--- START ---
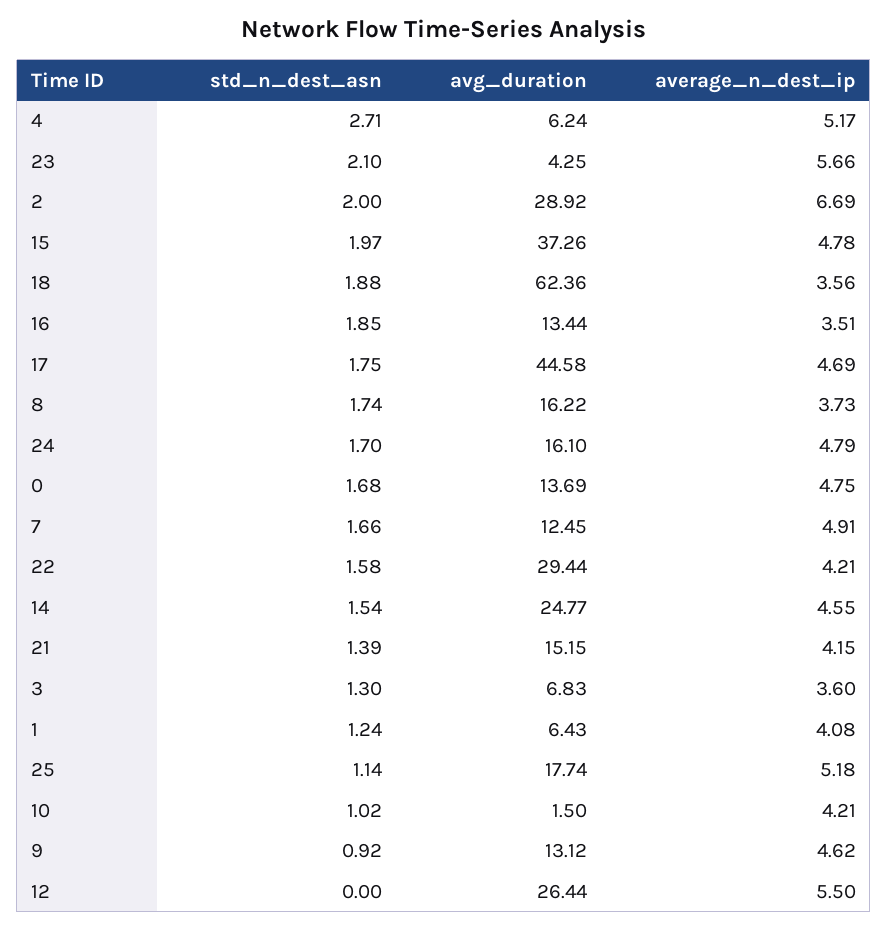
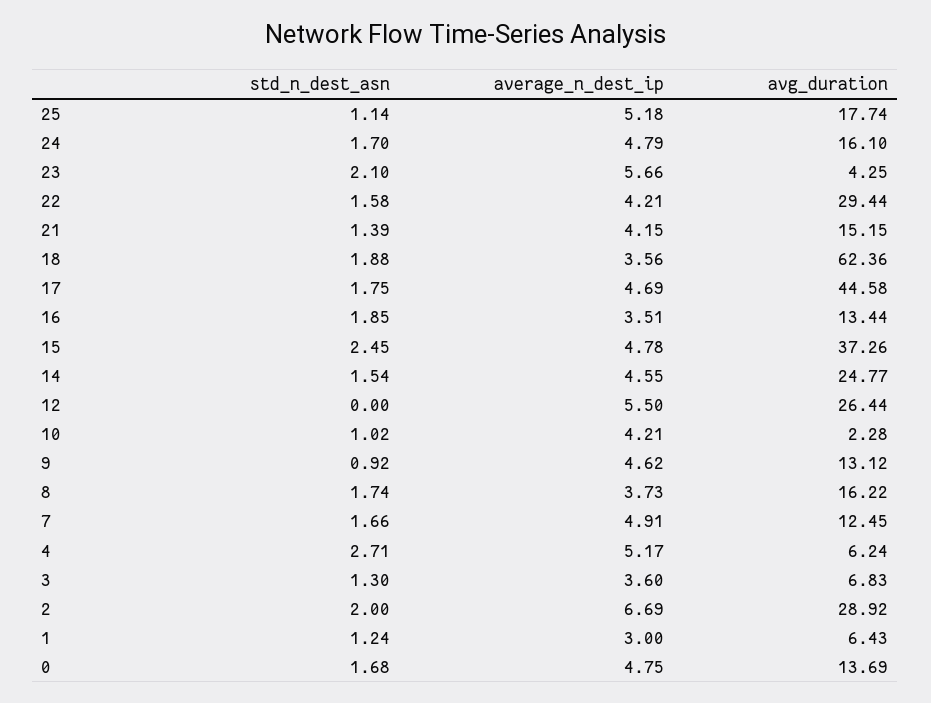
  {
    "std_n_dest_asn": {
      "4": 2.71,
      "23": 2.1,
      "2": 2,
-     "15": 1.97,
+     "15": 2.45,
      "18": 1.88,
      "16": 1.85,
      "17": 1.75,
      "8": 1.74,
      "24": 1.7,
      "0": 1.68,
      "7": 1.66,
      "22": 1.58,
      "14": 1.54,
      "21": 1.39,
      "3": 1.3,
      "1": 1.24,
      "25": 1.14,
      "10": 1.02,
      "9": 0.92,
      "12": 0
    },
    "avg_duration": {
      "4": 6.24,
      "23": 4.25,
      "2": 28.92,
      "15": 37.26,
      "18": 62.36,
      "16": 13.44,
      "17": 44.58,
      "8": 16.22,
      "24": 16.1,
      "0": 13.69,
      "7": 12.45,
      "22": 29.44,
      "14": 24.77,
      "21": 15.15,
      "3": 6.83,
      "1": 6.43,
      "25": 17.74,
-     "10": 1.5,
+     "10": 2.28,
      "9": 13.12,
      "12": 26.44
    },
    "average_n_dest_ip": {
      "4": 5.17,
      "23": 5.66,
      "2": 6.69,
      "15": 4.78,
      "18": 3.56,
      "16": 3.51,
      "17": 4.69,
      "8": 3.73,
      "24": 4.79,
      "0": 4.75,
      "7": 4.91,
      "22": 4.21,
      "14": 4.55,
      "21": 4.15,
      "3": 3.6,
-     "1": 4.08,
+     "1": 3,
      "25": 5.18,
      "10": 4.21,
      "9": 4.62,
      "12": 5.5
    }
  }

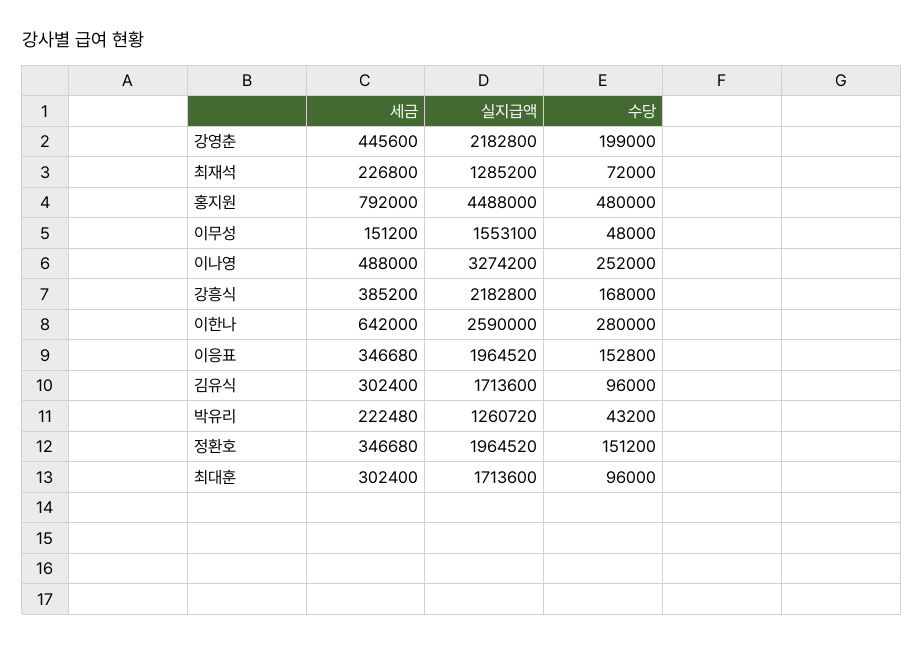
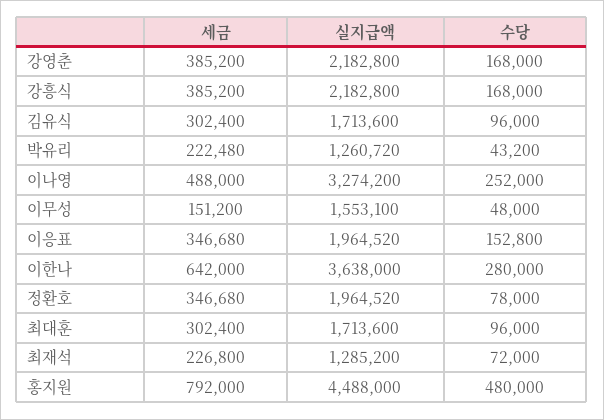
  {
    "세금": {
-     "강영춘": 445600,
+     "강영춘": 385200,
      "최재석": 226800,
      "홍지원": 792000,
      "이무성": 151200,
      "이나영": 488000,
      "강흥식": 385200,
      "이한나": 642000,
      "이응표": 346680,
      "김유식": 302400,
      "박유리": 222480,
      "정환호": 346680,
      "최대훈": 302400
    },
    "실지급액": {
      "강영춘": 2182800,
      "최재석": 1285200,
      "홍지원": 4488000,
      "이무성": 1553100,
      "이나영": 3274200,
      "강흥식": 2182800,
-     "이한나": 2590000,
+     "이한나": 3638000,
      "이응표": 1964520,
      "김유식": 1713600,
      "박유리": 1260720,
      "정환호": 1964520,
      "최대훈": 1713600
    },
    "수당": {
-     "강영춘": 199000,
+     "강영춘": 168000,
      "최재석": 72000,
      "홍지원": 480000,
      "이무성": 48000,
      "이나영": 252000,
      "강흥식": 168000,
      "이한나": 280000,
      "이응표": 152800,
      "김유식": 96000,
      "박유리": 43200,
-     "정환호": 151200,
+     "정환호": 78000,
      "최대훈": 96000
    }
  }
--- END ---
▶ _Written task_: Your copy of the data should match it exactly, apart from the images, which are omitted.

▶ _Output below_:
  {
    "std_n_dest_asn": {
      "4": 2.71,
      "23": 2.1,
      "2": 2,
-     "15": 1.97,
+     "15": 2.45,
      "18": 1.88,
      "16": 1.85,
      "17": 1.75,
      "8": 1.74,
      "24": 1.7,
      "0": 1.68,
      "7": 1.66,
      "22": 1.58,
      "14": 1.54,
      "21": 1.39,
      "3": 1.3,
      "1": 1.24,
      "25": 1.14,
      "10": 1.02,
      "9": 0.92,
      "12": 0
    },
    "avg_duration": {
      "4": 6.24,
      "23": 4.25,
      "2": 28.92,
      "15": 37.26,
      "18": 62.36,
      "16": 13.44,
      "17": 44.58,
      "8": 16.22,
      "24": 16.1,
      "0": 13.69,
      "7": 12.45,
      "22": 29.44,
      "14": 24.77,
      "21": 15.15,
      "3": 6.83,
      "1": 6.43,
      "25": 17.74,
-     "10": 1.5,
+     "10": 2.28,
      "9": 13.12,
      "12": 26.44
    },
    "average_n_dest_ip": {
      "4": 5.17,
      "23": 5.66,
      "2": 6.69,
      "15": 4.78,
      "18": 3.56,
      "16": 3.51,
      "17": 4.69,
      "8": 3.73,
      "24": 4.79,
      "0": 4.75,
      "7": 4.91,
      "22": 4.21,
      "14": 4.55,
      "21": 4.15,
      "3": 3.6,
-     "1": 4.08,
+     "1": 3,
      "25": 5.18,
      "10": 4.21,
      "9": 4.62,
      "12": 5.5
    }
  }

  {
    "세금": {
-     "강영춘": 445600,
+     "강영춘": 385200,
      "최재석": 226800,
      "홍지원": 792000,
      "이무성": 151200,
      "이나영": 488000,
      "강흥식": 385200,
      "이한나": 642000,
      "이응표": 346680,
      "김유식": 302400,
      "박유리": 222480,
      "정환호": 346680,
      "최대훈": 302400
    },
    "실지급액": {
      "강영춘": 2182800,
      "최재석": 1285200,
      "홍지원": 4488000,
      "이무성": 1553100,
      "이나영": 3274200,
      "강흥식": 2182800,
-     "이한나": 2590000,
+     "이한나": 3638000,
      "이응표": 1964520,
      "김유식": 1713600,
      "박유리": 1260720,
      "정환호": 1964520,
      "최대훈": 1713600
    },
    "수당": {
-     "강영춘": 199000,
+     "강영춘": 168000,
      "최재석": 72000,
      "홍지원": 480000,
      "이무성": 48000,
      "이나영": 252000,
      "강흥식": 168000,
      "이한나": 280000,
      "이응표": 152800,
      "김유식": 96000,
      "박유리": 43200,
-     "정환호": 151200,
+     "정환호": 78000,
      "최대훈": 96000
    }
  }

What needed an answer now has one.